First, it doesn't do what you were asked for. You were supposed to find the last blank after a nonblank before the output line boundary. Your program doesn't even remotely try to do it, it seems to strive for finding the first blank after (margin - 5) characters (where did the 5 came from? what if all the words had 9 letters?). However it doesn't do that either, because of your manipulation with the newls variable. Also, this:
for(line = 0; line < i; line++) {
if(array[0] == NEWLINE)
;
else
printf("%c", array[line]);
}
is probably wrong, because you check for a condition that never changes throughout the loop.
And, last but not least, storing the whole file in a fixed-size buffer is not good, because of two reasons:
the buffer is bound to overflow on large files
even if it would never overflow, people still wouldn't like you for storing eg. a gigabyte file in memory just to cut it into 25-character chunks
I think you should start again, rethink your algorithm (incl. corner cases), and only after that, start coding. I suggest you:
process the file line-by-line (meaning output lines)
store the line in a buffer big enough to hold the largest output line
search for the character you'll break at in the buffer
then print it (hint: you can terminate the string with '\0' and print with printf("%s", ...)), copy what you didn't print to the start of the buffer, proceed from that
An obvious problem is that you statically allocate 'array' and never check the index limits while accessing it. Buffer overflow waiting to happen. In fact, you never reset the i variable within the first loop, so I'm kinda confused about how the program is supposed to work. It seems that you're storing the complete input in memory before printing it word-wrapped?

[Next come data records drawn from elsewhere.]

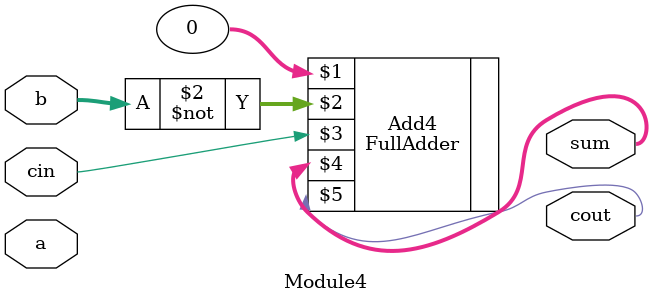
<source format=v>
module Module4(a, b, cin, sum, cout);
   input [3:0] a, b;
   input cin;
   output [3:0] sum;
   output cout;
   FullAdder Add4(0, ~b, cin, sum, cout);
endmodule 
</source>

So, suggestions: merge the two loops together and print the output for each line that you have completed. Then you can re-use the array for the next line.
Oh, and better variable names and some comments. I have no idea what 'DELIM' is supposed to do.
It looks (without testing) like it could work, but it seems kind of complicated.
Here's some pseudocode for my first thought
const int MAXLINE = ?? — maximum line length parameter
int chrIdx = 0 — index of the current character being considered
int cand = -1 — "candidate index", Set to a potential break character
char linebuf[bufsiz]
int lineIdx = 0 — index into the output line
char buffer[bufsiz] — a character buffer
read input into buffer
for ix = 0 to bufsiz -1
do
if buffer[ix] == ' ' then
cand = ix
fi
linebuf[lineIdx] = buffer[ix]
lineIdx += 1
if lineIdx >= MAXLINE then
linebuf[cand] = NULL — end the string
print linebuf
do something to move remnants to front of line (memmove?)
fi
od
It's late and I just had a belt, so there may be flaws, but it shows the general idea — load a buffer, and copy the contents of the buffer to a line buffer, keeping track of the possible break points. When you get close to the end, use the breakpoint.